Au début, tout alla à merveille. Le printemps a été long et ensoleillé. Les ennuis ont commencé en mai, quand les choux se sont mis à pousser. Chaque nuit un chou disparaissait. Quand le sortais le matin arroser le jardin, il y en avait toujours un de manquant. Je me suis mis à guetter et j’ai fini par identifier le voleur. Un lapin blanc venu de la forêt. J’ai posé un piège. Le lendemain, une fois pris, je l’ai mis en cage. Quand un deuxième lapin blanc s’est pris au piège, il a rejoint le premier dans la cage. J’ai inspecté minutieusement le mur autour du potager sans trouver aucun trou. Cela n’a pas empêché un troisième, quatrième, cinquième et sixième lapin blanc d’apparaître, d’être pris et mis en cage. Mais les choux ont diminué de moitié.

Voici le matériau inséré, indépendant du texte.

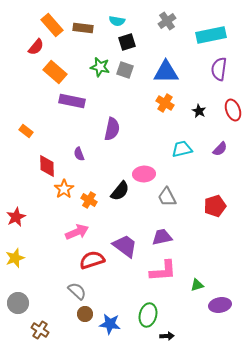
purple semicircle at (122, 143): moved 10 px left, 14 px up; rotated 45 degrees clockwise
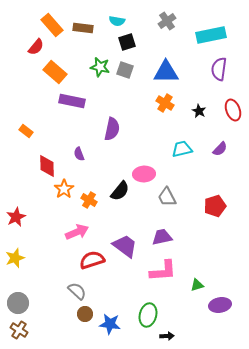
brown cross at (40, 330): moved 21 px left
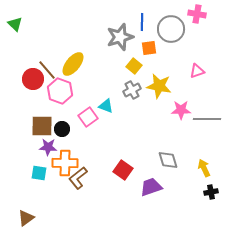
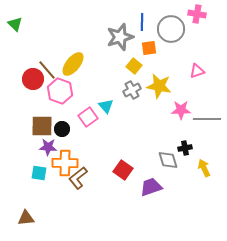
cyan triangle: rotated 28 degrees clockwise
black cross: moved 26 px left, 44 px up
brown triangle: rotated 30 degrees clockwise
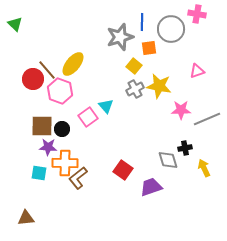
gray cross: moved 3 px right, 1 px up
gray line: rotated 24 degrees counterclockwise
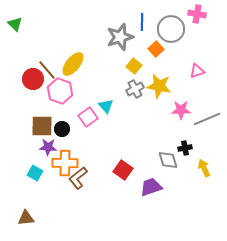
orange square: moved 7 px right, 1 px down; rotated 35 degrees counterclockwise
cyan square: moved 4 px left; rotated 21 degrees clockwise
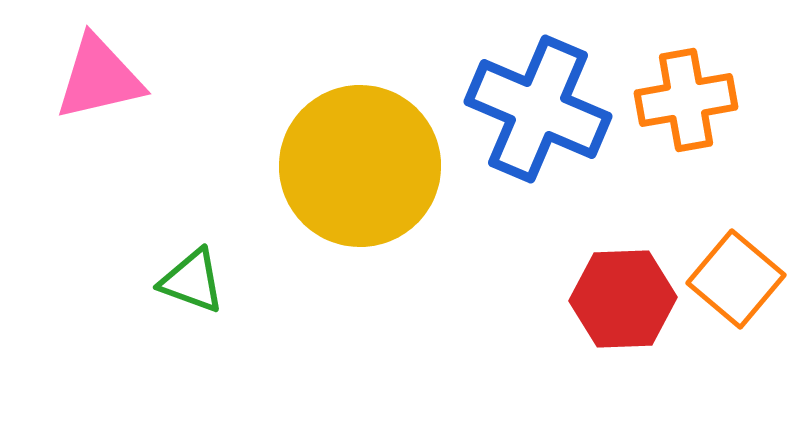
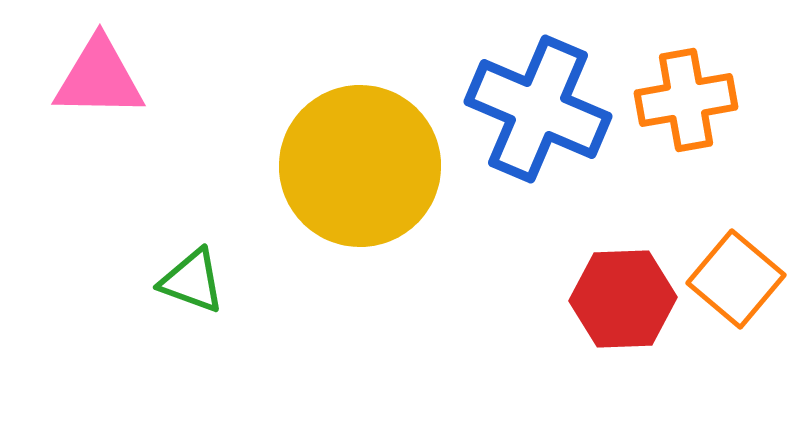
pink triangle: rotated 14 degrees clockwise
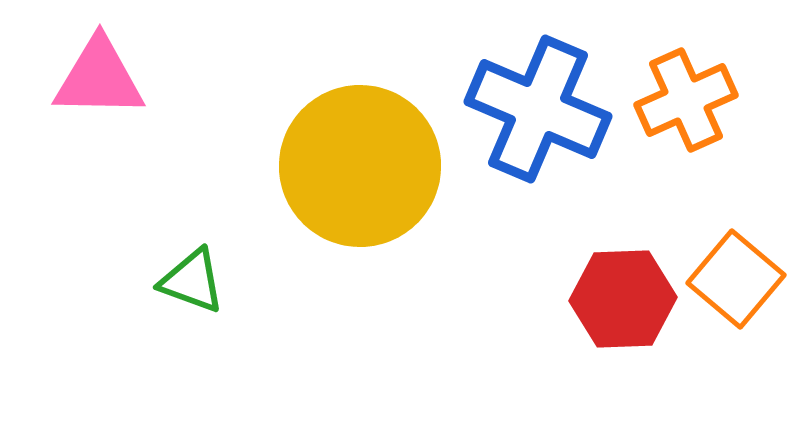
orange cross: rotated 14 degrees counterclockwise
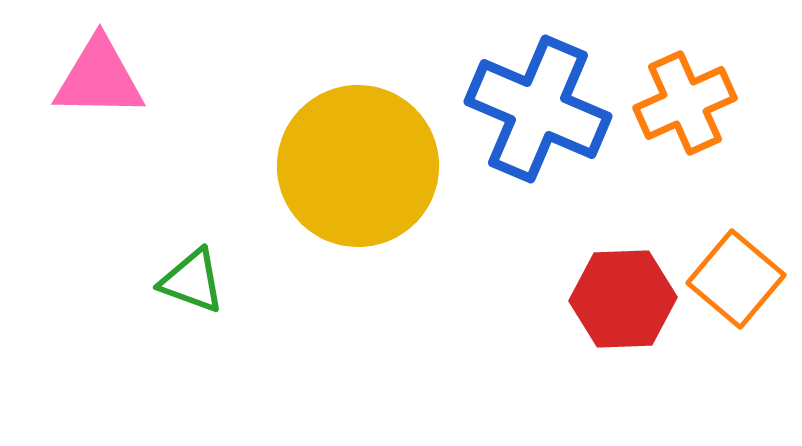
orange cross: moved 1 px left, 3 px down
yellow circle: moved 2 px left
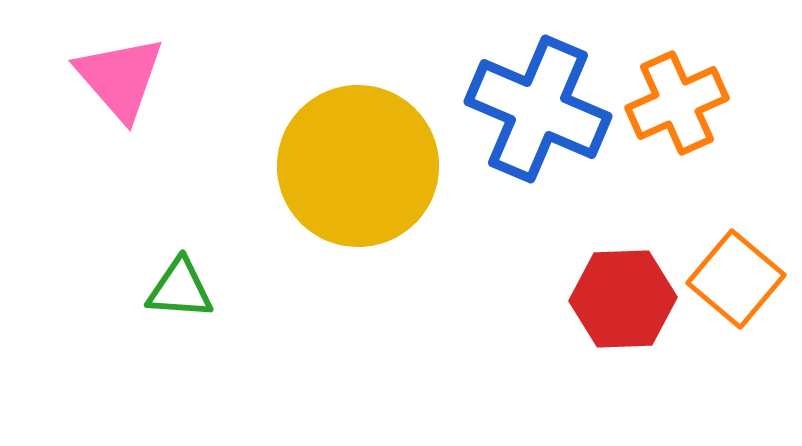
pink triangle: moved 21 px right; rotated 48 degrees clockwise
orange cross: moved 8 px left
green triangle: moved 12 px left, 8 px down; rotated 16 degrees counterclockwise
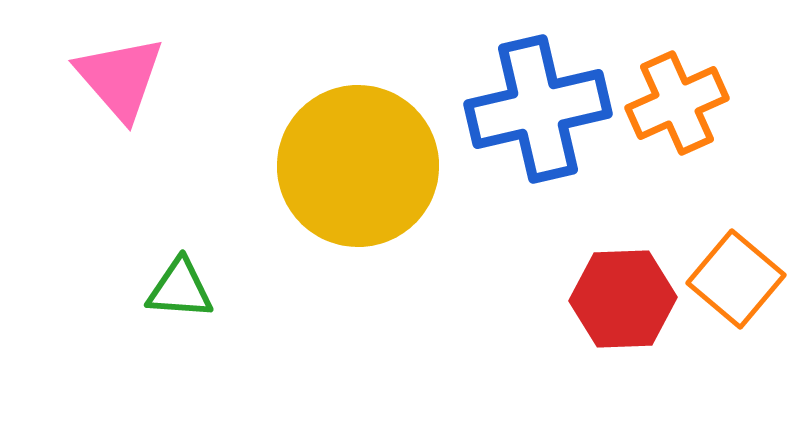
blue cross: rotated 36 degrees counterclockwise
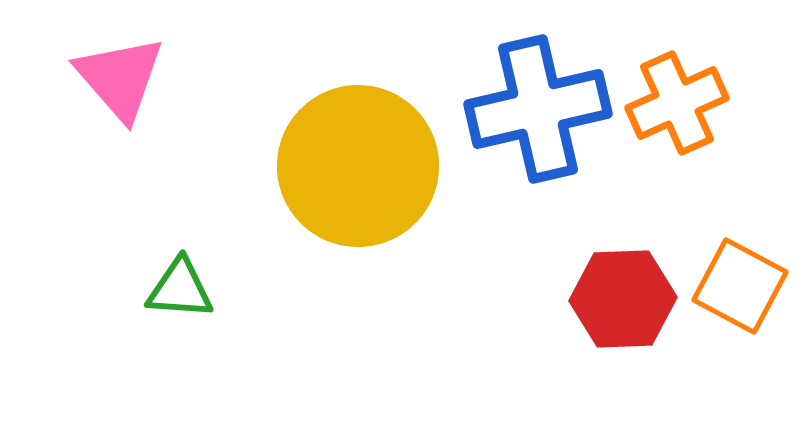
orange square: moved 4 px right, 7 px down; rotated 12 degrees counterclockwise
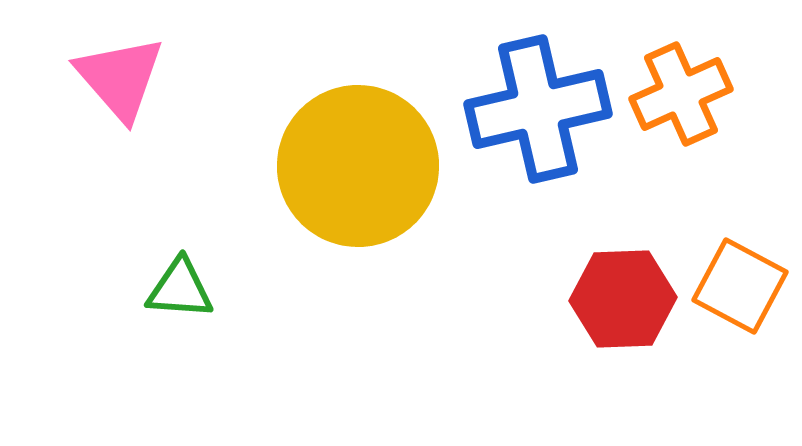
orange cross: moved 4 px right, 9 px up
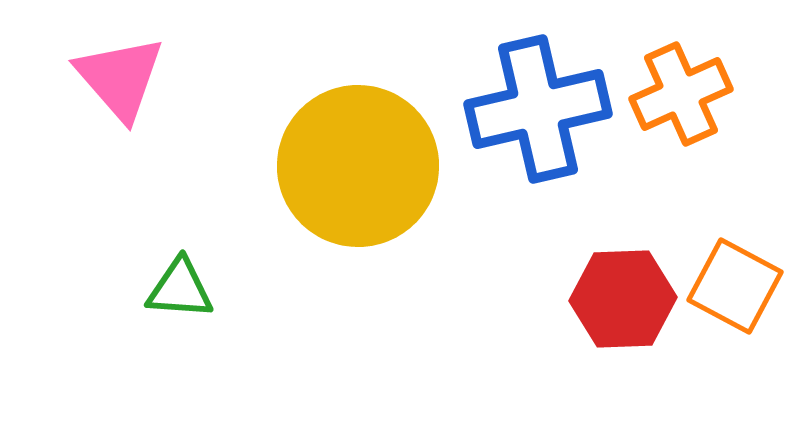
orange square: moved 5 px left
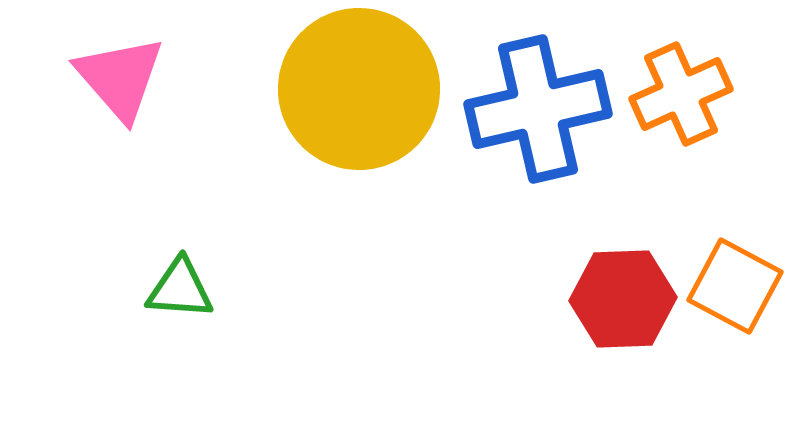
yellow circle: moved 1 px right, 77 px up
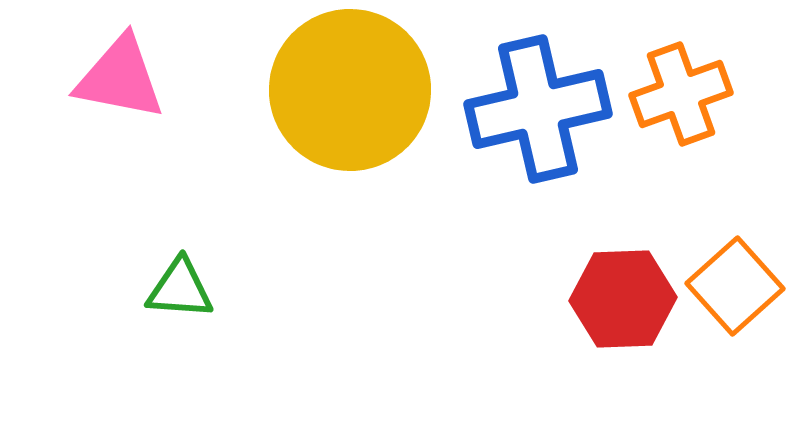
pink triangle: rotated 38 degrees counterclockwise
yellow circle: moved 9 px left, 1 px down
orange cross: rotated 4 degrees clockwise
orange square: rotated 20 degrees clockwise
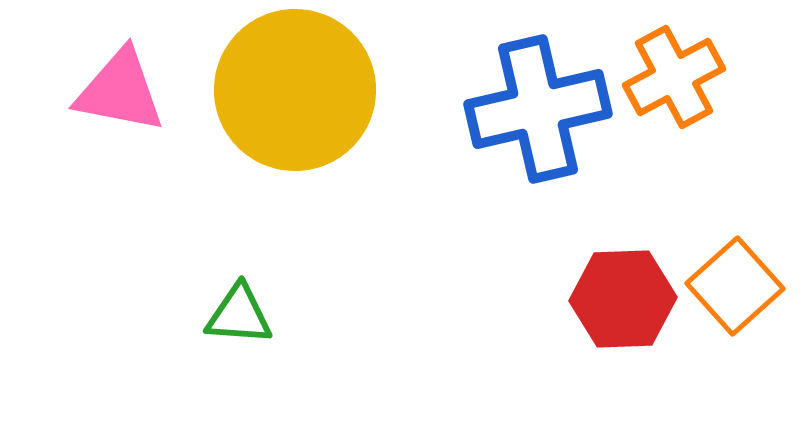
pink triangle: moved 13 px down
yellow circle: moved 55 px left
orange cross: moved 7 px left, 17 px up; rotated 8 degrees counterclockwise
green triangle: moved 59 px right, 26 px down
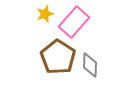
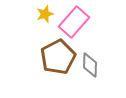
brown pentagon: rotated 12 degrees clockwise
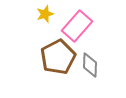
pink rectangle: moved 3 px right, 4 px down
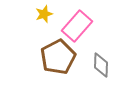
yellow star: moved 1 px left
gray diamond: moved 11 px right
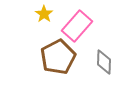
yellow star: rotated 18 degrees counterclockwise
gray diamond: moved 3 px right, 3 px up
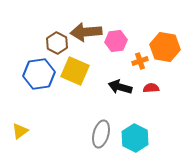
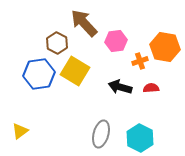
brown arrow: moved 2 px left, 9 px up; rotated 52 degrees clockwise
yellow square: rotated 8 degrees clockwise
cyan hexagon: moved 5 px right
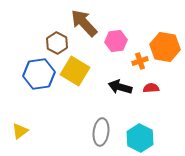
gray ellipse: moved 2 px up; rotated 8 degrees counterclockwise
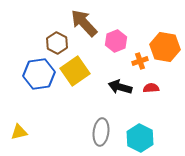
pink hexagon: rotated 15 degrees counterclockwise
yellow square: rotated 24 degrees clockwise
yellow triangle: moved 1 px left, 1 px down; rotated 24 degrees clockwise
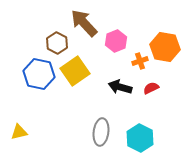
blue hexagon: rotated 20 degrees clockwise
red semicircle: rotated 21 degrees counterclockwise
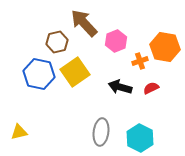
brown hexagon: moved 1 px up; rotated 20 degrees clockwise
yellow square: moved 1 px down
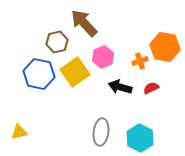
pink hexagon: moved 13 px left, 16 px down
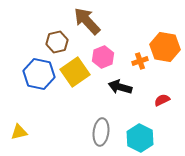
brown arrow: moved 3 px right, 2 px up
red semicircle: moved 11 px right, 12 px down
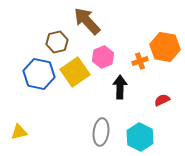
black arrow: rotated 75 degrees clockwise
cyan hexagon: moved 1 px up
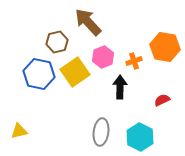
brown arrow: moved 1 px right, 1 px down
orange cross: moved 6 px left
yellow triangle: moved 1 px up
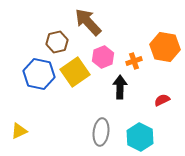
yellow triangle: rotated 12 degrees counterclockwise
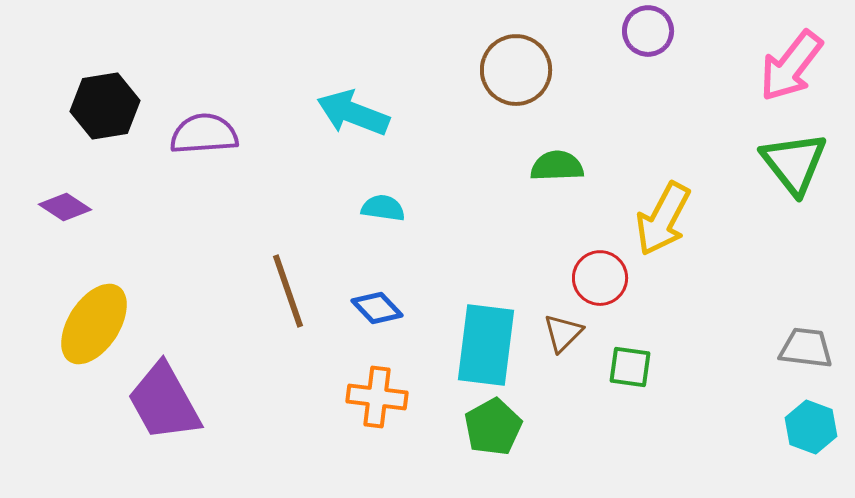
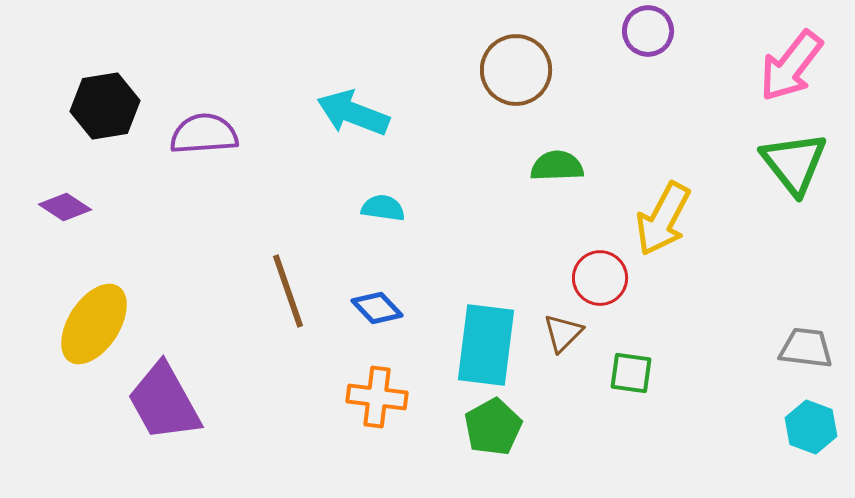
green square: moved 1 px right, 6 px down
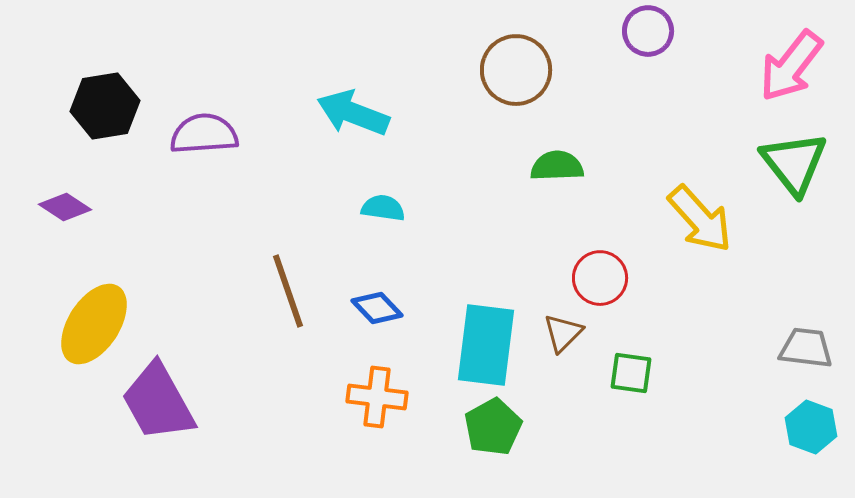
yellow arrow: moved 37 px right; rotated 70 degrees counterclockwise
purple trapezoid: moved 6 px left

Comme je suis végétarien et ne tue aucun animal, je ne sais que faire des dizaines de lapins enfermés dans mes cages. Les vendre pour qu’ils soient tués ? Les relâcher dans la forêt ? Ils reviendraient de plus belle. Les garder ? Il faut bien les nourrir et je n’ai que mes choux à leur donner.
80% de ma récolte de choux est perdue. Mes lapins vont bien. Epanouis, ils prospèrent gaîment dans mes cages. Les lapins continuent d’affluer. Comme s’ils poussaient dans mon jardin. Le plus irritant est cette lueur un rien narquoise quand je viens les nourrir.
J’ai semé du chou et je récolte du lapin.
Il y a quelque chose qui cloche dans cette histoire.